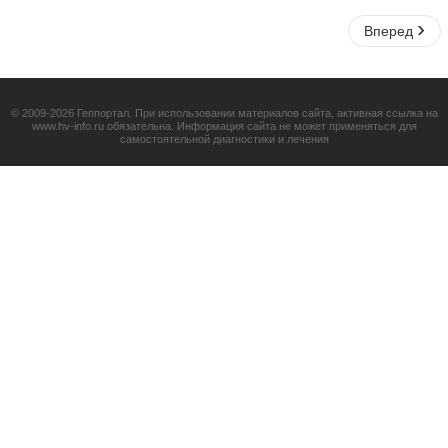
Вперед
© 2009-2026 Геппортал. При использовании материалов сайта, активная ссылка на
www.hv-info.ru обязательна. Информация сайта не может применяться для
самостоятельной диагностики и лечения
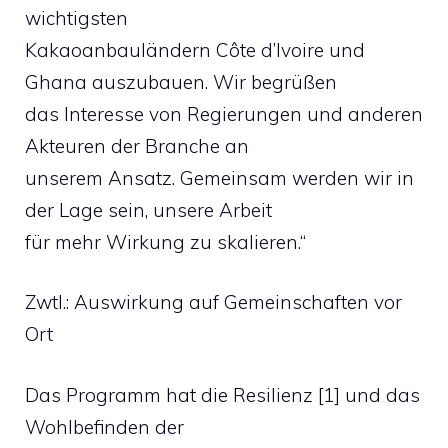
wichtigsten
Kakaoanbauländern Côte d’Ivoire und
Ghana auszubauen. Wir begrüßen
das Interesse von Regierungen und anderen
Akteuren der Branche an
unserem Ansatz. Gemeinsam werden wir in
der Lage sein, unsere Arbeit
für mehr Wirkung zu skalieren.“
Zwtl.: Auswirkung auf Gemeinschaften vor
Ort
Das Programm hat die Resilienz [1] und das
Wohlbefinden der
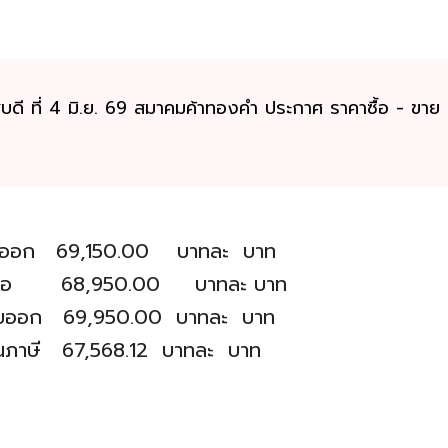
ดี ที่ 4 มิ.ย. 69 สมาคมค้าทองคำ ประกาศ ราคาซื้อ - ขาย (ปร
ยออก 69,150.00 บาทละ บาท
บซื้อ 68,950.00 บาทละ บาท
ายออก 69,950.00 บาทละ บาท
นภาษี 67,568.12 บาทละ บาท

• Job item:
Quote word for word the part of the records that opens with the line containing "wichtigsten" and goes through the end of the records, including both that line and the last one. Leave out the pictures.

• Task solution:
wichtigsten
Kakaoanbauländern Côte d’Ivoire und
Ghana auszubauen. Wir begrüßen
das Interesse von Regierungen und anderen
Akteuren der Branche an
unserem Ansatz. Gemeinsam werden wir in
der Lage sein, unsere Arbeit
für mehr Wirkung zu skalieren.“
Zwtl.: Auswirkung auf Gemeinschaften vor
Ort
Das Programm hat die Resilienz [1] und das
Wohlbefinden der
ดี ที่ 4 มิ.ย. 69 สมาคมค้าทองคำ ประกาศ ราคาซื้อ - ขาย (ปร
ยออก 69,150.00 บาทละ บาท
บซื้อ 68,950.00 บาทละ บาท
ายออก 69,950.00 บาทละ บาท
นภาษี 67,568.12 บาทละ บาท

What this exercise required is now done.